My ex has just informed me he has applied for a joint residence order.
I have always been the parent with care, giving up work to stay at home and bring up children.
Since separation contact was agreed with my ex and over time I have co operated on increasing contact at his request.
Current contact is:Every other weekend Thurs after school to Monday school drop off.
Half of all school holidays
On the alternative Thursday (my contact time)I agree to his parents picking them up from school and returning at bed time. (this was a point of dispute recently but I conceded and agreed to let this continue provided the children are happy to do so.)
The children are happy and settled with the current arrangement, I even have very recent emails from my ex stating that he agrees it has been working well too. The children are both doing well at school despite all the change over the last couple of years. He doesn''t live far away (a 20 minute drive) I am in walking distance to the childrens school and all their friends are nearby, the children are 6 and nearly 10.
Any advice on where I should start on preparing my case for things to remain as they are? He has said he wants 50/50 and that he will get it as it is his entitlement!!! ( I thought it was supposed to be about what is in the best interests of the children??)My ex has refused meditation saying he refuses to compromise?? Any advice really appreciated, worried too about the children getting dragged into this, although also want their feelings and opinions taken into account.
The current arrangement has been in place for about a year.
If I felt it was in the childrens best interest I would offer additional contact, but I can''t think of any reason how this would benefit the children. I suppose I need to see what his arguments are and consider it then.

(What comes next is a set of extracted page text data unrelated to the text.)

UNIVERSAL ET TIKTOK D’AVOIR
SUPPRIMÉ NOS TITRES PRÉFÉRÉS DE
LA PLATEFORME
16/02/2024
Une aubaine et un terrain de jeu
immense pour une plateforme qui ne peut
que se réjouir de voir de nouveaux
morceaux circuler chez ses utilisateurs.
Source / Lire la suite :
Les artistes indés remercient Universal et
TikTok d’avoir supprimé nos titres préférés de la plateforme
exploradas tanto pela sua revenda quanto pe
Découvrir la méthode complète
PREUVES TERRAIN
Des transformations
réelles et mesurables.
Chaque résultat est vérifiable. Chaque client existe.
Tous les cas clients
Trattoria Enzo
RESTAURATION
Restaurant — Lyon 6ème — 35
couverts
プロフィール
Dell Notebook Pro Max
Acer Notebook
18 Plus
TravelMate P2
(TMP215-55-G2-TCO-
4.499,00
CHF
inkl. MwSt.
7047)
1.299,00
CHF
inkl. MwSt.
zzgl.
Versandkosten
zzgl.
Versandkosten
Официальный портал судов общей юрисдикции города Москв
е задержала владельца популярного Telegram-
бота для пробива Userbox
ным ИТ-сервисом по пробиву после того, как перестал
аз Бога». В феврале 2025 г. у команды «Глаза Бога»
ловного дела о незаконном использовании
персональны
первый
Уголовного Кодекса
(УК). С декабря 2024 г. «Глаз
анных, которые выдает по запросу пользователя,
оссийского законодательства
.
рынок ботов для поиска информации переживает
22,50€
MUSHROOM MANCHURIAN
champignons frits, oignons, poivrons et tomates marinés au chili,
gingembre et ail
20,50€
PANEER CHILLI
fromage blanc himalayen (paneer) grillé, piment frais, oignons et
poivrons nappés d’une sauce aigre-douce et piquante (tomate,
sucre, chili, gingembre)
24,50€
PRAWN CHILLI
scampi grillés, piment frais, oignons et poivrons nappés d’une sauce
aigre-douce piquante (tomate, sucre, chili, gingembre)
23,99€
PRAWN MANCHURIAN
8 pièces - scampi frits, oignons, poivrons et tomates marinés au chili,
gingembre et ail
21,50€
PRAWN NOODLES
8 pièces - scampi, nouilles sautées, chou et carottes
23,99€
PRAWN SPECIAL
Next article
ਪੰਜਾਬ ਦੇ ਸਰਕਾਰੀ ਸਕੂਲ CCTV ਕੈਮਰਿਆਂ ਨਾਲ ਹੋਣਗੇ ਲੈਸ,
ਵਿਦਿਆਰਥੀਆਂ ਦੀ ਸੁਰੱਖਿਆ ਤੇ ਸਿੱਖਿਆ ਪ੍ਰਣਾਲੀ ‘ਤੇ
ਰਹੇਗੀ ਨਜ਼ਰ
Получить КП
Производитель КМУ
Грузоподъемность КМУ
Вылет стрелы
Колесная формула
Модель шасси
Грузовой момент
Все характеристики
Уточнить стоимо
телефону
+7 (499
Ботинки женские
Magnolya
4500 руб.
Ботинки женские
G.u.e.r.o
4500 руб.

I have asked him to mediate several times each time he has flatly refused and I have the emails with his responses (will this help?). I also sent him information on how mediation can help but again he refused. He has also said things like "if you don''t agree to this/that or the other I will go for 50/50" again I have this in writing. He is very demanding and controlling and I am fed up with the threats and bullying.
My ex took me to court for joint residence but it was just him being a bully as I wanted a contact order for every other weekend rather than every Saturday. The judge agreed a contact order and then touched lightly on the joint residence, said in his opinion it was a control issue, children settled and happy and mum keeps residence.
I do feel for you as I remember the panic when my solicitor informed me of his intentions. The status quo is set so I would be surprised if it were ordered.
I agree with Poppy P if it''s been going on for over a year now he''s gonna have to come up with a incredibly strong argument to change it. With the emails you have it will just go to prove he''s doing it to try and control you and threaten you. Have you ever attended mediation in the past at all?
Obviously it is voluntary so him refusing does looka little unreasonable but I wouldn''t say it would help massively this is just my opinion though.
Iv''e also thought about applying for joint residence not a 50/50 and still concidering it.
Listen to his reasons first you may be surprised with what he coems up with. But if there ludicrous or w.e just roll with it. let him threaten you take you to court etc.
He might get joint residence but that wouldn''t necessarily mean that the time the children spend with each of you would change at all. He certainly doesn''t have a right to 50:50 and any solicitor worth their salt will tell him that.
If he wants to change the status quo he will have to demonstrate that it would be in the best interests of the children. Refusing to negotiate or go to mediation and having a fixed outcome from which he will not budge will not help his case at all.